Gregory Quagliato of Jobstown, N.J., takes part in health-care reform rally Thursday on Capitol Hill in Washington.
Jacquelyn Martin, Associated Press
WASHINGTON — Senators working to give President Barack Obama a comprehensive health care overhaul said Thursday they had figured out how to pare back the complex legislation to keep costs from crashing through a $1 trillion, 10-year ceiling.
The announcement from Finance Committee Chairman Max Baucus, D-Mont., and other lawmakers amounted to a small, parting gift to Obama on his top domestic priority as Congress prepares to leave town for its weeklong July 4 recess. It moved Congress a bit closer to a deal on legislation to lower costs and provide coverage to nearly 50 million Americans who lack it.
It also capped two weeks of tough going for health care negotiations on Capitol Hill as price tags as high as $1.6 trillion over 10 years sent senators back to the drawing board and forced deadlines to be repeatedly reset.
"We have options that would enable us to write a $1 trillion bill, fully paid for," Baucus said at a news conference.
Baucus declined to detail how the costs were being cut, but options included difficult sacrifices like potentially delaying an expansion of Medicaid, the federal-state program for the poor.
Others have said the changes made in recent days would lower the cost of government subsidies for those who cannot afford insurance, as well as pare back a planned 10-year series of rate increases for doctors serving Medicare patients.
Aides said the Congressional Budget Office had estimated that the elements under consideration would extend coverage to 97 percent of the population, excluding illegal immigrants.
But even Democrats acknowledged that Thursday's announcement fell fall short of a final deal on legislation to meet Obama's goals.
"There's not a final bill that's agreed to.

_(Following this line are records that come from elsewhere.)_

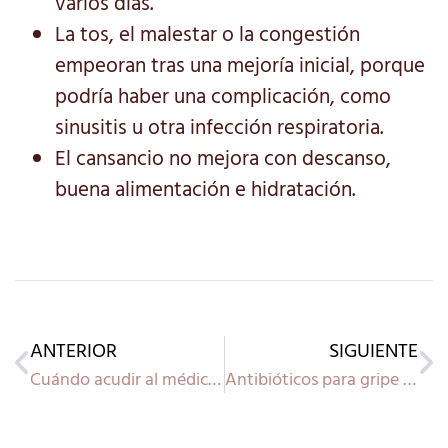
varios días.
La tos, el malestar o la congestión
empeoran tras una mejoría inicial, porque
podría haber una complicación, como
sinusitis u otra infección respiratoria.
El cansancio no mejora con descanso,
buena alimentación e hidratación.
ANTERIOR
SIGUIENTE
Cuándo acudir al médico por gripe o resfriado
Antibióticos para gripe o resfriado: por qué no siempre son la solución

What there is now is a clear path to having a bill that is paid for," said Sen. Kent Conrad, D-N.D., one of seven Republican and Democratic Finance Committee senators who've been working closely on the deal.
Baucus has dubbed the group "the coalition of the willing." All seven issued a brief, joint statement later Thursday claiming progress, even though some Republicans involved made no secret of their skepticism.
"We have not seen language (of legislation) in any way shape or form," said Sen. Orrin Hatch of Utah. He questioned how costs could be cut before bill language was written, calling it "gimmickry."